Há uma pequena e —divertida— joia hispano-mexicana que não deveria passar despercebida na pororoca de lançamentos da Netflix.
"Alguém Tem Que Morrer" é uma história de família, um novelão com tomadas à Almodóvar que toma de pano de fundo o regime franquista na Espanha em todos os seus recalques e embala uma crítica social ferina. Ah, sim, e tem Carmen Maura no elenco.
Maura, cuja carreira segue tão prolífica aos 75 quanto quando ela divava com Almodóvar, é a matriarca Amparo, uma mulher que testemunhou a morte do marido e desde então mantém a família em rédea curta, entre os desmandos domésticos e as visitas ao clube de tiro no qual triunfou.
Como ocorre com muitas mulheres fictícias e reais do lado direito do espectro político, é complexo atribuir o adjetivo "conservadora" sem as devidas ressalvas a Amparo.

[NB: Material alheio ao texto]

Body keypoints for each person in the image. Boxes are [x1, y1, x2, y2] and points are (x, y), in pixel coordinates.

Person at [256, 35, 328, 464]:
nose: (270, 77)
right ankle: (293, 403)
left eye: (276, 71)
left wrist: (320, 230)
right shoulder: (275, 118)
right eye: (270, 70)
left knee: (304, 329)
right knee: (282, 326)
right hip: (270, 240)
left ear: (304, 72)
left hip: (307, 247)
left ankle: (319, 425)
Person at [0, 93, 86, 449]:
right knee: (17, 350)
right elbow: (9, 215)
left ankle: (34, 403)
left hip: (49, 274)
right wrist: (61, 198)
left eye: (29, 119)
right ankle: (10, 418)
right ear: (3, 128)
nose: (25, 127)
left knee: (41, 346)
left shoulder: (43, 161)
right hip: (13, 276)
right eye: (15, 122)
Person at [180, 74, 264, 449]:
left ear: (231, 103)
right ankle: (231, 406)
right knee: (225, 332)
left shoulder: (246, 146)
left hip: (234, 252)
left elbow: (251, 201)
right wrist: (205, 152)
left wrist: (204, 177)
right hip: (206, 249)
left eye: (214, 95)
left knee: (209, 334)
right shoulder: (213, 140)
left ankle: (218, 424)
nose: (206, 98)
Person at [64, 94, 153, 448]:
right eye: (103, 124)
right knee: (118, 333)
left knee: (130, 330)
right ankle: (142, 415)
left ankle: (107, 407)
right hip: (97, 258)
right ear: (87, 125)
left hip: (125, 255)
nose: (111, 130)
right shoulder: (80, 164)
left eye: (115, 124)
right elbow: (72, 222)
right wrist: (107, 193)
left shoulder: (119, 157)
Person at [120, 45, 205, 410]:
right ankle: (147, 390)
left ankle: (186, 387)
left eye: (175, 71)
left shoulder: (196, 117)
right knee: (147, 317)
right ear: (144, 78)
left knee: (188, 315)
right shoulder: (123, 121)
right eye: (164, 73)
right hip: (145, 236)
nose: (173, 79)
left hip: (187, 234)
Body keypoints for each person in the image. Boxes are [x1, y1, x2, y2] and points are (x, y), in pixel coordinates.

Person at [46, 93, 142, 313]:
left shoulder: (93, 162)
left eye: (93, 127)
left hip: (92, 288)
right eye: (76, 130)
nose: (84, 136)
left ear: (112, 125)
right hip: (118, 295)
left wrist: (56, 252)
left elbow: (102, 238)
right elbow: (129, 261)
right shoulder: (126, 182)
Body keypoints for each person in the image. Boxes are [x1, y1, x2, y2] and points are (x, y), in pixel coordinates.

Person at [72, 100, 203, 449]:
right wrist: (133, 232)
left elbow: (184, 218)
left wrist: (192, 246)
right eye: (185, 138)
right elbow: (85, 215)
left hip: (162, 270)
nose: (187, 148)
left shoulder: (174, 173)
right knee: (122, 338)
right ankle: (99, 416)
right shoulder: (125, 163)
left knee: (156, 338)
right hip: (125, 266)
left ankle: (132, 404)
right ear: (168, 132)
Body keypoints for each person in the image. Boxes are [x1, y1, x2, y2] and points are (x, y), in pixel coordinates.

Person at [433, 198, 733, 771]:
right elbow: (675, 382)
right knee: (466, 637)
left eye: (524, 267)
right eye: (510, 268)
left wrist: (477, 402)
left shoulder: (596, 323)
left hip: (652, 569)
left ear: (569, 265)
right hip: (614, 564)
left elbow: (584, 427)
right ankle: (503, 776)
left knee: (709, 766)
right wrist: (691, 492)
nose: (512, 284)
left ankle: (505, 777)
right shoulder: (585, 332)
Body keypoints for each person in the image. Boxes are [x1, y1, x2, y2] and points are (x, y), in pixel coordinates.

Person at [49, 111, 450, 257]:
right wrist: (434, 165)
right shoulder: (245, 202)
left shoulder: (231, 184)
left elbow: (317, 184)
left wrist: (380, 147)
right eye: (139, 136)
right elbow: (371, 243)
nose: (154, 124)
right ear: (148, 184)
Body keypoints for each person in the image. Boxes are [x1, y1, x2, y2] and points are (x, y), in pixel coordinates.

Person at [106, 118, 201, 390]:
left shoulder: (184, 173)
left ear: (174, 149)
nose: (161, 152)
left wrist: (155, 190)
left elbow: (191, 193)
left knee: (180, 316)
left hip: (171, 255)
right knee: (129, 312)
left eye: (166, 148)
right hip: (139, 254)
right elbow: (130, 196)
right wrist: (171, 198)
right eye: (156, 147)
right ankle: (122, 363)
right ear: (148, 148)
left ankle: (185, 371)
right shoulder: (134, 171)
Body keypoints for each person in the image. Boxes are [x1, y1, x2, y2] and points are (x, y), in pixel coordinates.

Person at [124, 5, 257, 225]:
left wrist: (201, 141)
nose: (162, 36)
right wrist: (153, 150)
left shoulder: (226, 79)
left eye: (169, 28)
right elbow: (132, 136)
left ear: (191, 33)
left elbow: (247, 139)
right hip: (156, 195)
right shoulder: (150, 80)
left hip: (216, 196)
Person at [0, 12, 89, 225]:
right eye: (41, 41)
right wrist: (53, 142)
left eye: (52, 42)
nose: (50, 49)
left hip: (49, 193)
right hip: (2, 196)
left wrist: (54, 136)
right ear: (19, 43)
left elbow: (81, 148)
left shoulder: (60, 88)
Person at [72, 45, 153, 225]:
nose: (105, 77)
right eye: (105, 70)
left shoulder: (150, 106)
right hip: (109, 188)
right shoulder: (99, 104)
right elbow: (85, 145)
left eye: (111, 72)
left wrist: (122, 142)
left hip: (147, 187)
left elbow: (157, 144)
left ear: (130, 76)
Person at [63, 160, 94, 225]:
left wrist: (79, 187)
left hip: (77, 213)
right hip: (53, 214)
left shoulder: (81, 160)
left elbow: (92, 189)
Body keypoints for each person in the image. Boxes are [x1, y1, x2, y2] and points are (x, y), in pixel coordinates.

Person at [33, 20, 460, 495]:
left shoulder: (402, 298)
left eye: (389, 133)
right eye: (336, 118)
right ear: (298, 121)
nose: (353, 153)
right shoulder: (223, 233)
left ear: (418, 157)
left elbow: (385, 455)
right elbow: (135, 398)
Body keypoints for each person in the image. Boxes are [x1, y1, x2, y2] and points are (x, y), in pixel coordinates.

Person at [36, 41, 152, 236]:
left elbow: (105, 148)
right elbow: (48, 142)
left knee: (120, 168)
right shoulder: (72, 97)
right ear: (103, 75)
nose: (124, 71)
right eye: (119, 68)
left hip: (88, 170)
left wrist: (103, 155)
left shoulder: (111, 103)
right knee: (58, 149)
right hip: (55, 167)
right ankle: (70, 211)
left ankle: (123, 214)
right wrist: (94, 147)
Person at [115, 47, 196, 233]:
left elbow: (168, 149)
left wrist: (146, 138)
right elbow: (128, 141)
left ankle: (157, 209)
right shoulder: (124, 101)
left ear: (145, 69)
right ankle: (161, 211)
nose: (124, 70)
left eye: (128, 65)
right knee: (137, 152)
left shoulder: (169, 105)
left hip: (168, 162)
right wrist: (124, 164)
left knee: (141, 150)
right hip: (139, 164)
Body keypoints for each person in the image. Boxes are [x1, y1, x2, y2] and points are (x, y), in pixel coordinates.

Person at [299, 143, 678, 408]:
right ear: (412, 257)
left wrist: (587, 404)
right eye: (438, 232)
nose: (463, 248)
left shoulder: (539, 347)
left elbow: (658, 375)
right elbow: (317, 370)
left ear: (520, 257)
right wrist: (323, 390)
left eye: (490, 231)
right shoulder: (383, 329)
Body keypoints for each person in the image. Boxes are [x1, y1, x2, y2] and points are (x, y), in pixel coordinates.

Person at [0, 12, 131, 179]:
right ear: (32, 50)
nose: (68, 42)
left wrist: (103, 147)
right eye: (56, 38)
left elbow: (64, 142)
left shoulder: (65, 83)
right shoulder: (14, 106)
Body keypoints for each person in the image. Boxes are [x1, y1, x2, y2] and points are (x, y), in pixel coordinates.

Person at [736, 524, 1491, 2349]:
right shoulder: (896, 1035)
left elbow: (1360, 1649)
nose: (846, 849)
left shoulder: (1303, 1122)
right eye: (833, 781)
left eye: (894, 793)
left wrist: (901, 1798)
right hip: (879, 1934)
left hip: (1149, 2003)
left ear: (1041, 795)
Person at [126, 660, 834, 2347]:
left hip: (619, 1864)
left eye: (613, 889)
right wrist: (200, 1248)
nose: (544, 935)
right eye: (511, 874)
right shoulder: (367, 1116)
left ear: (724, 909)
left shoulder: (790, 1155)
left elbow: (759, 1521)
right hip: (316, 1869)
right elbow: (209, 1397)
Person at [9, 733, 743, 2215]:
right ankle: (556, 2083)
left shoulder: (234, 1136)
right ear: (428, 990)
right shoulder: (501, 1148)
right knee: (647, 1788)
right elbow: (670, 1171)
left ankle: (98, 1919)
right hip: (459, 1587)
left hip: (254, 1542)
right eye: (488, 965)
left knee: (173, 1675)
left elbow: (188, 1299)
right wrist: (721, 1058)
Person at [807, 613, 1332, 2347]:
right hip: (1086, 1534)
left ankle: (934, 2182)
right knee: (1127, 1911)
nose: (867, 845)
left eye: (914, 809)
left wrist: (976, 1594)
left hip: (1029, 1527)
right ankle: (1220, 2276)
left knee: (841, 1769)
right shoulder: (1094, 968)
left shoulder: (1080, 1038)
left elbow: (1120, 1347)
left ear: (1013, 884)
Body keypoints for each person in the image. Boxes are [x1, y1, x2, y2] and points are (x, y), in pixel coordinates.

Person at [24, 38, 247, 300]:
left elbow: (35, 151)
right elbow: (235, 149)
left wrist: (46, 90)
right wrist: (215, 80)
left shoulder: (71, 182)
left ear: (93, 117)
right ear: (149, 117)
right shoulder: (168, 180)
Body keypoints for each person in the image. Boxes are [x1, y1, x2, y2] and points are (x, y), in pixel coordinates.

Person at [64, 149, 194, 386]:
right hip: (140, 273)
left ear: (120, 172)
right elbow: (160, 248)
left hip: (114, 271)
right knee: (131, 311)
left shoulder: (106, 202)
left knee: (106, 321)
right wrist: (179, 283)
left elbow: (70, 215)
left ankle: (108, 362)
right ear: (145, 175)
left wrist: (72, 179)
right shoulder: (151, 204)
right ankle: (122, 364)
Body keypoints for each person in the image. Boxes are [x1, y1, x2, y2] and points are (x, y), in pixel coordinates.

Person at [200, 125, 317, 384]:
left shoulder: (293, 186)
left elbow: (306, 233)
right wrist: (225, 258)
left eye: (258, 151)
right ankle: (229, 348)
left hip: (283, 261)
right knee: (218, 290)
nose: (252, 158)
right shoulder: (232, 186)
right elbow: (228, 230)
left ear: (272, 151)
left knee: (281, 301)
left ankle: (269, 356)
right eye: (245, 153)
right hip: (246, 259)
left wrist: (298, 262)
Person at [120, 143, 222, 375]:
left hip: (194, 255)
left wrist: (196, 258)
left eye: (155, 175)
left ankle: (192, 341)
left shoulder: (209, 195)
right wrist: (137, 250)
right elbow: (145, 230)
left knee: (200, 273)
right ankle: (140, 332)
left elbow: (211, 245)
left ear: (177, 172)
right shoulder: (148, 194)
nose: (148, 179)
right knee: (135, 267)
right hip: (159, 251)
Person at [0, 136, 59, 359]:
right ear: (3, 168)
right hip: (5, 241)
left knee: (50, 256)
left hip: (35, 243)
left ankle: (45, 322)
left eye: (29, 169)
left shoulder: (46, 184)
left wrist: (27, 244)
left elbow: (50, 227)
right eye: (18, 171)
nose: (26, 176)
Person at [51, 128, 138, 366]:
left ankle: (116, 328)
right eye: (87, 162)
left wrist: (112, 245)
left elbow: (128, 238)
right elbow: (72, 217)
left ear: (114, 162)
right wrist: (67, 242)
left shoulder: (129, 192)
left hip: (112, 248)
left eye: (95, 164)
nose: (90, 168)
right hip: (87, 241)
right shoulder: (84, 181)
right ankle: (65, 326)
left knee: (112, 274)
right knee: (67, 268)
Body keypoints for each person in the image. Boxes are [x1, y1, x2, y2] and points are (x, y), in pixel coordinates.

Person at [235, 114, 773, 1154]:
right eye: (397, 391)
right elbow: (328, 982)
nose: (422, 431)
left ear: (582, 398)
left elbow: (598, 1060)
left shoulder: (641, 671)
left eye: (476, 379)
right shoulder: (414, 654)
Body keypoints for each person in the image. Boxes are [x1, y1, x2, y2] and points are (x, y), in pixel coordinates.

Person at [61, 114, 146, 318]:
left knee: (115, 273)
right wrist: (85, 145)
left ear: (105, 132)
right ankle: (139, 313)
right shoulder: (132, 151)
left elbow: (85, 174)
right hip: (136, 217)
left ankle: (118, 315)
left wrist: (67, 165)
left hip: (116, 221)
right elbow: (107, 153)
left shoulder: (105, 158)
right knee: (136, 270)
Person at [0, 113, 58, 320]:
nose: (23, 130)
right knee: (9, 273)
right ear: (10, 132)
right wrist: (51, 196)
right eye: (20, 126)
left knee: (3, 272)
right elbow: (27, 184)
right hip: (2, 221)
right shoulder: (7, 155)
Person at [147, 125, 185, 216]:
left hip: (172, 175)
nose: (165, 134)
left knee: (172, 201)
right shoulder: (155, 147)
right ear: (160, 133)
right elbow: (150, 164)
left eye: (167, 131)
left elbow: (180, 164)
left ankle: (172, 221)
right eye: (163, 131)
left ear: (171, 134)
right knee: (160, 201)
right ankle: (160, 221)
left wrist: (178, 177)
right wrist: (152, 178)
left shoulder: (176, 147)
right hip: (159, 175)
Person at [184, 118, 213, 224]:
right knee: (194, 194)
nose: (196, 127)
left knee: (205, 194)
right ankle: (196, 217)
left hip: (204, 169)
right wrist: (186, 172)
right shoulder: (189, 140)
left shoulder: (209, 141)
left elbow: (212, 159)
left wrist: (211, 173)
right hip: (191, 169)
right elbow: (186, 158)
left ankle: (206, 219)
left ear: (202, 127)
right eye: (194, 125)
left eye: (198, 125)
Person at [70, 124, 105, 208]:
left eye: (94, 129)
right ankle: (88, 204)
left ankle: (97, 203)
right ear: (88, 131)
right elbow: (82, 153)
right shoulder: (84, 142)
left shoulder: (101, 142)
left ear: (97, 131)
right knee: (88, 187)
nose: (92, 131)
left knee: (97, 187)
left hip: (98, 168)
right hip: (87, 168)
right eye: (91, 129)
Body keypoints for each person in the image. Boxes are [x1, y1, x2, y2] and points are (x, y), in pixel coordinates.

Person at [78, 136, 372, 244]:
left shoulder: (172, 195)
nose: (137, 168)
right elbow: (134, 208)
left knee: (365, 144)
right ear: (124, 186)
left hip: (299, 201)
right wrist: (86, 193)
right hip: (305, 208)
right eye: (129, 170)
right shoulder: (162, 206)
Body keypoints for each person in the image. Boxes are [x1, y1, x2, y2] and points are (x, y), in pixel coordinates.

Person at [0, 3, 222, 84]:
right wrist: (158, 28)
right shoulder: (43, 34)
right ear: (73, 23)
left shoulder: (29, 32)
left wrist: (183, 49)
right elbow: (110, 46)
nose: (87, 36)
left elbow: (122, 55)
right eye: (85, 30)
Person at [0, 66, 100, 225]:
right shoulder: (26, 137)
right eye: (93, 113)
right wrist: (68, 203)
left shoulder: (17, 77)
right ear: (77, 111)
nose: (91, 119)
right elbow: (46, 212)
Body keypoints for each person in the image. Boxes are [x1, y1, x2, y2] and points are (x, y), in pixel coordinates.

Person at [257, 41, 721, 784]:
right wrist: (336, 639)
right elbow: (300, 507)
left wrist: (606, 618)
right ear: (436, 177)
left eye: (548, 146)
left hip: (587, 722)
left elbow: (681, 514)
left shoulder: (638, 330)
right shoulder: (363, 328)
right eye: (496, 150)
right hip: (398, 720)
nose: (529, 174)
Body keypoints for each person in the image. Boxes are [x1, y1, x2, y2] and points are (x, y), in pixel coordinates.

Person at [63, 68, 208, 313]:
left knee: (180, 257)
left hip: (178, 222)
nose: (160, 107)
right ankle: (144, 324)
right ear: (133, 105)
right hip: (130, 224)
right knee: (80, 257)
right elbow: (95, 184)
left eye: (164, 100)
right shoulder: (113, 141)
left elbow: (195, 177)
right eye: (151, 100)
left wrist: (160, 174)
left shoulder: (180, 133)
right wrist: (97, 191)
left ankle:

Sim, ela tem posições políticas conservadoras, bate continência ao generalíssimo e insiste em demonstrar sua aversão aos direitos alheios.
Por outro lado, é uma mulher que nos anos 1950 comanda uma família e seus negócios sozinha, sem traço de subserviência nem resignação.
Sua contraparte é a nora mexicana, Mina (Cecilia Suárez, de "Casa das Flores" e "Capadócia"), uma progressista que engole os abusos do marido, Gregorio (o argentino Ernesto Alterio), e da sogra mantendo-se num estado de suspensão nos dias que se sucedem sem novidades. Até que seu filho retorna para casa após dez anos de ausência.
As turbulências que a volta de Gabino, papel de Alejandro Speitzer, produz vão além do casarão da família.
Aguardado como solução para o aperto financeiro da família, que o espera casar com uma noiva rica, vivida por Ester Expósito, Gabino volta do México acompanhado de um amigo, o bailarino Lázaro (Issac Hernández, estrela do Balé Nacional Inglês). Embora seja evidente a tensão sexual entre os dois, não está claro se o relacionamento é erótico ou uma profunda amizade.
Para a família e para uma sociedade ultraconservadora, na qual denunciar é um meio de galgar degraus e gozar da confiança do regime, pouco importa. O afeto em público, mesmo que não ultrapasse um abraço, é suficiente para o veredito. São "maricones" e portanto devem ser punidos.
A forma delicada como as relações entre os personagens se desenrolam num ambiente cada vez mais abafado, no qual é quase possível sentir o cheiro de mofo exalar da TV, dá à história uma condução elegante e ao espectador uma angústia crescente. O "Alguém Tem Que Morrer" do título só pode ser um eco na cabeça de quem assiste.
São lindas as cenas de Lázaro dançando, alegoria do fato de ele, o estrangeiro, aquele com a profissão tão intrigante quanto atrelada a preconceitos, ser o único personagem realmente livre ali.
Quando a minissérie começa a desandar para o clichê, é a dança de Lázaro ou o estampido das competições de tiro que interrompem o curso para oferecer alguma surpresa.
O diretor e roteirista Manolo Caro já tinha demonstrado habilidade em trabalhos anteriores, como "Casa das Flores", também Netflix.
Filho do meio publicitário que é, sua atenção a cenários e figurino é irrepreensível, e seu olhar para as vontades humanas, atento. São três capítulos, só, e uma pista de que, embora tantos duvidem, o mundo já foi bem pior.
"Alguém Tem Que Morrer" está disponível na Netflix.